Le tour de France
Une fois fini leur apprentissage et après avoir été reçus compagnons, les jeunes gens pouvaient voyager, faire leur tour de France, en bénéficiant d’un réseau de lieux d’accueil : les auberges tenues par le père et la mère. Là, un compagnon (le rôleur) se chargeait de leur trouver une embauche. Sinon, ils continuaient leur tour et recevaient quelques subsides pour voyager.
Le tour de France s’effectuait en passant par les villes situées en général le long des grands fleuves et des côtes, parfois avec quelques écarts si les compagnons de tel ou tel métier y avaient établi un siège. Paris, Orléans, Chartres, Le Mans, Blois, Tours, Saumur, Angers, Nantes, La Rochelle, Fontenay-le-Comte, Angoulême, Rochefort, Bordeaux, Toulouse, Montauban, Béziers, Nîmes, Avignon, Marseille, Vienne, Lyon, Beaune, Dijon, Troyes, Auxerre, Sens, étaient des villes de passage. Selon les époques et selon les sociétés, d’autres villes ont été des villes-sièges : Poitiers, Niort, Thiers, Nogent-en-Bassigny, Autun, Carcassonne, Valence, Amboise, Limoges, Nevers, Mâcon, Châlon-sur-Saône, Amiens, Saint-Etienne, Elbeuf…
Sauf exceptions liées à la présence d’une activité particulière ici et là (les coutelleries de Thiers et de Nogent, ou les soieries d’Elbeuf, d’Amiens), les villes-sièges des sociétés compagnonniques n’étaient pas situées au nord de la France, au-delà d’une ligne passant de Nantes par Laval, Le Mans, Chartres et Paris et, à l’est, au-delà de Troyes, Mâcon, Beaune, Dijon, Lyon et les villes voisines du Rhône. Les provinces de Bretagne, Normandie, Picardie, Flandres, Franche-Comté, Lorraine, Alsace, et la zone alpine, n’étaient pas des régions d’implantation compagnonnique. Pas plus que le Limousin, l’Auvergne, le Quercy, le Rouergue et, au sud de la Garonne, les Landes et la zone pyrénéenne.
Cela ne signifie pas que des compagnons n’aient pas été natifs de ces régions. Il y en eut beaucoup, au contraire, qui quittèrent leur pays natal pour entreprendre leur tour de France, mais il leur fallut s’affilier à une société située hors de leur province.
La durée du tour de France était très variable. Deux, trois, cinq, sept ans ou plus, selon les individus, leur goût de l’indépendance, le plaisir d’être entre pays et coteries, l’absence de liens familiaux, etc. La durée du séjour dans chaque ville dépendait aussi, bien sûr, du travail proposé dans les ateliers ou de l’importance des chantiers. Le fait de se déplacer à pied, en étapes de 30 ou 40 kilomètres, ou au contraire par voitures attelées ou bateaux (coches d’eau), ralentissait ou accélérait le déplacement du compagnon.

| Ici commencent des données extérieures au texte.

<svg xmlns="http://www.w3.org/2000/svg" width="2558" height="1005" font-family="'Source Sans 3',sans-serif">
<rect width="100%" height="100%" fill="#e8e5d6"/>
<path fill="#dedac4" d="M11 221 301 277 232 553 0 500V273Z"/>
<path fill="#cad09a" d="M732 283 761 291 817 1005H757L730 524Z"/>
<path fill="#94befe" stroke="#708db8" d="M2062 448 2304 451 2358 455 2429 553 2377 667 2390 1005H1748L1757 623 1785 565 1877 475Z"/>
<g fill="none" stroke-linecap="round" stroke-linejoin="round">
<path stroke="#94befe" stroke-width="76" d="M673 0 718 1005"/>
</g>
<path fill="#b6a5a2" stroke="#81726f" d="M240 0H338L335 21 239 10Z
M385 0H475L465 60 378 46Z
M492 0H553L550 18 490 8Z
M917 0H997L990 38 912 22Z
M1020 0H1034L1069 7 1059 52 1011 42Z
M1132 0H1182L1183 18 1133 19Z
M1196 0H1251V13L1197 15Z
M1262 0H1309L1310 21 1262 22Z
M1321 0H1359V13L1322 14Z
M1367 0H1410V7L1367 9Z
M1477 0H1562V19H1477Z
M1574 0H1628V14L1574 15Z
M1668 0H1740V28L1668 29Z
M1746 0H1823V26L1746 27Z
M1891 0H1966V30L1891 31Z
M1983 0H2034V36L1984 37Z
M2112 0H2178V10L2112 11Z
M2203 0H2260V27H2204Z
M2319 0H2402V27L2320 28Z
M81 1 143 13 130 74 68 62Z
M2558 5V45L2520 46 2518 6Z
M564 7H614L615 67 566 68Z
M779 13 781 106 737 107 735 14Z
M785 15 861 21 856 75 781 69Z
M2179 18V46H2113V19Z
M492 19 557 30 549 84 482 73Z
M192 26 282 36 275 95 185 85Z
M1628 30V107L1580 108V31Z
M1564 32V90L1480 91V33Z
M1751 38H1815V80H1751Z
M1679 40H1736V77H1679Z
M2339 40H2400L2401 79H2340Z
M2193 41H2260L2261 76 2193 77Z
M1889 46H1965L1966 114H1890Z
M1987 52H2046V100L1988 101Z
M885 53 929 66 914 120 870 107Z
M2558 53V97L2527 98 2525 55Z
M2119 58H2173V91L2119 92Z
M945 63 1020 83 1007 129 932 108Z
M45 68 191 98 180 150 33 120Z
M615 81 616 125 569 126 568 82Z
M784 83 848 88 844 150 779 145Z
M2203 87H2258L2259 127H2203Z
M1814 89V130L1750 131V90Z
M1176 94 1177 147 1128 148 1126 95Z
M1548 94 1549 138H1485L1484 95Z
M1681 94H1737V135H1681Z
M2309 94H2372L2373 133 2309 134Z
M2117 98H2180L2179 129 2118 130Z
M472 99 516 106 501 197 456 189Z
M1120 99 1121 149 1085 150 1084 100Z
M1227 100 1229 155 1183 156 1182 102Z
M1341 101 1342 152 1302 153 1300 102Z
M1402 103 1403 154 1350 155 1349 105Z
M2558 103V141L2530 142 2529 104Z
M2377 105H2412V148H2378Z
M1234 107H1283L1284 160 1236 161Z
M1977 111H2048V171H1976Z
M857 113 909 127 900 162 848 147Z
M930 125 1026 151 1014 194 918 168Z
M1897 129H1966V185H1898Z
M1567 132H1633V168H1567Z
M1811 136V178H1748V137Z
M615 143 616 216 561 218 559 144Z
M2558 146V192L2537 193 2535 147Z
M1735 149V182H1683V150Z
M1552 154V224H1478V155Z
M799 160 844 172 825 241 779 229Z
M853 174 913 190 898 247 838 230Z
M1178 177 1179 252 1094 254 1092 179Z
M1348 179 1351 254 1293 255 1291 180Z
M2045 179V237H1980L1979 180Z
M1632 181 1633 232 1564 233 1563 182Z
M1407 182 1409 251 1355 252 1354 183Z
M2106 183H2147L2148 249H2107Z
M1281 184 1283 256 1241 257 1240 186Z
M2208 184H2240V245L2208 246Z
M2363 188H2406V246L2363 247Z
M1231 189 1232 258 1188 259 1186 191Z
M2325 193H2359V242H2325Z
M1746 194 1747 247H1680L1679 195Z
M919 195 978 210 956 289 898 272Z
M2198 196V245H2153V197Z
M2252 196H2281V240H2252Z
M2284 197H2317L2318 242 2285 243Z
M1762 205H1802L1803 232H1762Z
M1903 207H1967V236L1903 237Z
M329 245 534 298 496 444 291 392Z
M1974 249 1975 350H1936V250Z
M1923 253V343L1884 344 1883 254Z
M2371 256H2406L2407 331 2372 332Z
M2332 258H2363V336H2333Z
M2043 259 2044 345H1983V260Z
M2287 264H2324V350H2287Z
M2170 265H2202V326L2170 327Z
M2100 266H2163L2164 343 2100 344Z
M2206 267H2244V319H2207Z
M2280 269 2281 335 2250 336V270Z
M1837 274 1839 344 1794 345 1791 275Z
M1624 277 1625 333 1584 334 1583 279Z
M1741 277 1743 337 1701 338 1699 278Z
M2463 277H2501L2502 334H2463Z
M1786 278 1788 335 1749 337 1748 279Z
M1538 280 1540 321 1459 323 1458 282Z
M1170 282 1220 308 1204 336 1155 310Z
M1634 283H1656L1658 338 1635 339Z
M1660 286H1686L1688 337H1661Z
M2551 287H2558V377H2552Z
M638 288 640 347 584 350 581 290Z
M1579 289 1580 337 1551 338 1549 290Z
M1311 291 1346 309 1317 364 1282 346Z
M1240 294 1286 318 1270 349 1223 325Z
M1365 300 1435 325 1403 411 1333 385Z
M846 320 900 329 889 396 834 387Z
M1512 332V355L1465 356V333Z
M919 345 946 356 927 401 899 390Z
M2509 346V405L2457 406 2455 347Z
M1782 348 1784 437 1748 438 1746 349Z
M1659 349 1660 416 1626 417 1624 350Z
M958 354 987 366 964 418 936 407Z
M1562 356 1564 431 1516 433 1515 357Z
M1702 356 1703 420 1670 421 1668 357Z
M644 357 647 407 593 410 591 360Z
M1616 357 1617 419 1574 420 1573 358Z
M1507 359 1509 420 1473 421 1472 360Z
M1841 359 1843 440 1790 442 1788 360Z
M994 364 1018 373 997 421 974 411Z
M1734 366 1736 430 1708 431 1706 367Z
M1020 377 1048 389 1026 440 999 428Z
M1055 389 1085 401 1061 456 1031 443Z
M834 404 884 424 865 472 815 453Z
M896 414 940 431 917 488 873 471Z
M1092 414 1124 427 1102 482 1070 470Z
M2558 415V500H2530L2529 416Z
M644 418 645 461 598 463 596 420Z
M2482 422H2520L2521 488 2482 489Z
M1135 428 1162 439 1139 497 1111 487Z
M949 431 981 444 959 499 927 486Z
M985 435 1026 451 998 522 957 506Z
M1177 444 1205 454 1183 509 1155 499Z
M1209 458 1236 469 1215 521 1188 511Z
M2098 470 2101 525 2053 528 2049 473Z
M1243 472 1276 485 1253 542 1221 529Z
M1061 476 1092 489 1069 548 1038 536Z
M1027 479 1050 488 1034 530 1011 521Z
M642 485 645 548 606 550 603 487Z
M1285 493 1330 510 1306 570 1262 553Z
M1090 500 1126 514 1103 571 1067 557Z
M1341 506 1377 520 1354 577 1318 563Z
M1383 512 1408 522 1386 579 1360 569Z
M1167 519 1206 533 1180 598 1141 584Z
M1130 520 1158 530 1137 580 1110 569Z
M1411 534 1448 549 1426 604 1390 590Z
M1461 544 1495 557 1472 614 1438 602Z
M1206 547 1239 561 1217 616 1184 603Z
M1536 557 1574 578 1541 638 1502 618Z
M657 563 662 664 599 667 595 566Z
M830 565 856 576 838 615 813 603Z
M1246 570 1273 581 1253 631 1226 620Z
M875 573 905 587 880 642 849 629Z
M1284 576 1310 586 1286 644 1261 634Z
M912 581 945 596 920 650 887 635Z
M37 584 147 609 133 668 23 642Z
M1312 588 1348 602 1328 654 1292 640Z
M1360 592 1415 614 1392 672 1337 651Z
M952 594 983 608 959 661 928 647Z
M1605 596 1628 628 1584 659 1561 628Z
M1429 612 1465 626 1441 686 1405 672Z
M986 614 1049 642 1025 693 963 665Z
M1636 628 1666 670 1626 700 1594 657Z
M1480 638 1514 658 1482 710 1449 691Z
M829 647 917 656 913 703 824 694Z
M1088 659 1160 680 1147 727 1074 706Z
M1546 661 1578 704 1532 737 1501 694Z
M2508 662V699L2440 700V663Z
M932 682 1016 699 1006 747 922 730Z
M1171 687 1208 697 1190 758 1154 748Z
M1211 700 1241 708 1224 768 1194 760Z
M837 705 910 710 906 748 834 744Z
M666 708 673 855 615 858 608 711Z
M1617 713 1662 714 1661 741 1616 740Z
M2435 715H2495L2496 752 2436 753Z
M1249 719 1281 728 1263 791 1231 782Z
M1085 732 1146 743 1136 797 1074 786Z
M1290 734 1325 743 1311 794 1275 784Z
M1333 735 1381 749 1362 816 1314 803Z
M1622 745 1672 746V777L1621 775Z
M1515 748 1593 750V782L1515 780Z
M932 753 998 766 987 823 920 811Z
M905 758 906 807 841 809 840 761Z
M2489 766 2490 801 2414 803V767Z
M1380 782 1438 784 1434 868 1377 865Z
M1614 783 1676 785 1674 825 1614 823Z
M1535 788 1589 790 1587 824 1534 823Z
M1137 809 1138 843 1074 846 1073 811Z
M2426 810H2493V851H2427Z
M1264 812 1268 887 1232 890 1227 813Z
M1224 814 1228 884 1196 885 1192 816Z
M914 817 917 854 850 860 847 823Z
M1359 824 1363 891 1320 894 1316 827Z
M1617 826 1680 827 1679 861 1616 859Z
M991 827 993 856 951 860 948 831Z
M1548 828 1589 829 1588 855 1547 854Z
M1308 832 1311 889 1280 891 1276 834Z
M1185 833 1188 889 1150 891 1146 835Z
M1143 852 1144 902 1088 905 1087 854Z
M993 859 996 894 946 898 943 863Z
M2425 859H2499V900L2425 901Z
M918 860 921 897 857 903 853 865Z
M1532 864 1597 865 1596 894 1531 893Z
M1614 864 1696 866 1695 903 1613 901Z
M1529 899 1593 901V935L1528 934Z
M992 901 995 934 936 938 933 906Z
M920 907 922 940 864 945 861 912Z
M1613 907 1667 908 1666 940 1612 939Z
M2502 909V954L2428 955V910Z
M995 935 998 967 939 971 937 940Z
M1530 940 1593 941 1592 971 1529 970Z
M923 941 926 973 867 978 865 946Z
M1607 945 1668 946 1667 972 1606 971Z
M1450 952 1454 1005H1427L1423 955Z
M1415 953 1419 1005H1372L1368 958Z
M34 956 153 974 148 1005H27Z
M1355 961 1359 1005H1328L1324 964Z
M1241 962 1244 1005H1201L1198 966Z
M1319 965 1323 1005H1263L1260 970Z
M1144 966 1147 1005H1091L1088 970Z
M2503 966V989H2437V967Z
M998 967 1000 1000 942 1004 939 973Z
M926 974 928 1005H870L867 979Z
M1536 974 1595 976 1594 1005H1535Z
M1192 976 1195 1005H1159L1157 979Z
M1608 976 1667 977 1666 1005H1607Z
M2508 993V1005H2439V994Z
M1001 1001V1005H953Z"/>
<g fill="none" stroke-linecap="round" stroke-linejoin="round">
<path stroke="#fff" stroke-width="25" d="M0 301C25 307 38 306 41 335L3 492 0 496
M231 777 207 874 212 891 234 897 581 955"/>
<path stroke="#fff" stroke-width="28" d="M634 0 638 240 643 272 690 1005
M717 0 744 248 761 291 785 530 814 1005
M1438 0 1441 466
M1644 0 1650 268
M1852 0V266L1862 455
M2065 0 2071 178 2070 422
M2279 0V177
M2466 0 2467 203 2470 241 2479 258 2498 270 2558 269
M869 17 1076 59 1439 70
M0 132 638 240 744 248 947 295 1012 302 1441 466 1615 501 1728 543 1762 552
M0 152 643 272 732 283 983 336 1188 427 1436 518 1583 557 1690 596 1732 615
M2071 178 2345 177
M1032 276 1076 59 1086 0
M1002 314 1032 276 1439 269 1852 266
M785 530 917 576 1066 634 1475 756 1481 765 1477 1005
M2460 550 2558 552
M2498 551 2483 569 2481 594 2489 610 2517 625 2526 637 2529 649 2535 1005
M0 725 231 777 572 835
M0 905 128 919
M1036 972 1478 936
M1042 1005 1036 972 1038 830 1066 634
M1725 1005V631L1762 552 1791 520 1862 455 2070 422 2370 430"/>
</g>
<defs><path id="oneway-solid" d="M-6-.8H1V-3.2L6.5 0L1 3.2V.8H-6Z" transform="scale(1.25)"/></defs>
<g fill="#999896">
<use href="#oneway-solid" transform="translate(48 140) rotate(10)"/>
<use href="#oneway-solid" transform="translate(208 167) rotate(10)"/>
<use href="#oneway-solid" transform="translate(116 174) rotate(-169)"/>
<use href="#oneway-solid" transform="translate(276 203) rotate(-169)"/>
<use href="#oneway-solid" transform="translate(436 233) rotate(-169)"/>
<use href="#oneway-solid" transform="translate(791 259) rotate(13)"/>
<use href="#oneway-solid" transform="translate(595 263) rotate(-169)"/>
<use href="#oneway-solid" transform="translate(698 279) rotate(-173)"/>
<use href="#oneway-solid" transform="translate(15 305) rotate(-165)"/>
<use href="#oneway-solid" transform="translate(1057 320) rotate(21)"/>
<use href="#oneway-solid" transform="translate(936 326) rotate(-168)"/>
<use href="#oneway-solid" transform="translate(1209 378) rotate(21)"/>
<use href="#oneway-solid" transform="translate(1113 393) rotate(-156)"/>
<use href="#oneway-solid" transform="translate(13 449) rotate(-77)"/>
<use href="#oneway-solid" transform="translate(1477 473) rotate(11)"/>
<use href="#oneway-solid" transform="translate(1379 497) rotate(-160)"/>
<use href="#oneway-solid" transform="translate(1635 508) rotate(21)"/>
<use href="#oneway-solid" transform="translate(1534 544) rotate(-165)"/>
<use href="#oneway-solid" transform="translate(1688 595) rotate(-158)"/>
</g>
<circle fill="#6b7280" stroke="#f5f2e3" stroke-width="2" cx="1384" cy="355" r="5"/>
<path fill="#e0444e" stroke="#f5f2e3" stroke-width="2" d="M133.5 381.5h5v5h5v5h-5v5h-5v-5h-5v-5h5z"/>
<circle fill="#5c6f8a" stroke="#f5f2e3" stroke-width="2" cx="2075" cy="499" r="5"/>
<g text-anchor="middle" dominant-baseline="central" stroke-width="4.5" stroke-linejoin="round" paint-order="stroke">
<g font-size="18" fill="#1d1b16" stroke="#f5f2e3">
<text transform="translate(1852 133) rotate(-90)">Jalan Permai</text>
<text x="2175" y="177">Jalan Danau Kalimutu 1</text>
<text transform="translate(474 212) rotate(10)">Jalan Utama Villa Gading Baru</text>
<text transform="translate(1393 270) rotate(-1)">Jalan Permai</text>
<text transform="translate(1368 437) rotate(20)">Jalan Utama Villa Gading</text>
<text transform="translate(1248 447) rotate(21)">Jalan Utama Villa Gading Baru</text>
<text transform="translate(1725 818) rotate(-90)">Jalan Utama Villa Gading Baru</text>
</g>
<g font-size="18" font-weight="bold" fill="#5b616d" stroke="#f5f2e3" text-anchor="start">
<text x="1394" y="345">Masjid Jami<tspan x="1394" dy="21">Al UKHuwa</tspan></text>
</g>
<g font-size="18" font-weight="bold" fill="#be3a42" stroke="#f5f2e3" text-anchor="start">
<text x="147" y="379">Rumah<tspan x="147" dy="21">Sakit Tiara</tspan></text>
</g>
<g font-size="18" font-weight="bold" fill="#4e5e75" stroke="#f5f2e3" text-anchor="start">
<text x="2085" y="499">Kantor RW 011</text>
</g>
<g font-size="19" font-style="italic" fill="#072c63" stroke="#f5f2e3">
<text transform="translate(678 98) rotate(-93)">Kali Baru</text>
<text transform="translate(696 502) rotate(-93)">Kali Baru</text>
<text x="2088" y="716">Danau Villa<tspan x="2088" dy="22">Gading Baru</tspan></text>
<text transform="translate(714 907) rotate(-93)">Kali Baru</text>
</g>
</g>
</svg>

Dans la plupart des sociétés, le compagnon qui se sédentarisait après avoir trouvé un emploi stable, qui se mariait ou qui désirait s’établir à son compte, était contraint de remercier sa société. Cela signifiait qu’il devait la quitter libre de tout engagement. Il ne lui devait plus rien, il cessait de cotiser (de verser à la boîte) en prévision des secours, il ne participait plus à sa vie active (les votes, les embauches, les sanctions, les réceptions). En contrepartie, en cas d’accident du travail, de chômage, de difficultés diverses, sa société ne lui devait plus rien. Bien entendu, il conservait un lien moral avec elle, des souvenirs, une tendance naturelle à la défendre et à pousser d’autres jeunes ouvriers à la rejoindre. Mais on mesure que la vie compagnonnique durait quelques années seulement et se confondait avec la durée du tour de France, ce qui limite les sources pour les généalogistes.
A partir de la deuxième moitié du XIXème siècle, le remerciement tendra à disparaître et les compagnons continueront, même âgés, mariés, sédentaires et à leur compte, à participer à l’activité de leur société ou bien se constituent en corps des anciens.
De nos jours, les compagnonnages ne sont plus des sociétés de jeunes gens salariés s’administrant entièrement par eux-mêmes, comme autrefois, mais des sociétés mixtes, composées de salariés et de patrons. Les « itinérants », apprentis, aspirants, jeunes sur le tour, sont encadrés aussi bien par des compagnons qui poursuivent leur tour que par des sédentaires et des personnes qui n’ont pas la qualité de compagnons (secrétaires, directeurs de formation, comptables, bibliothécaires, etc.).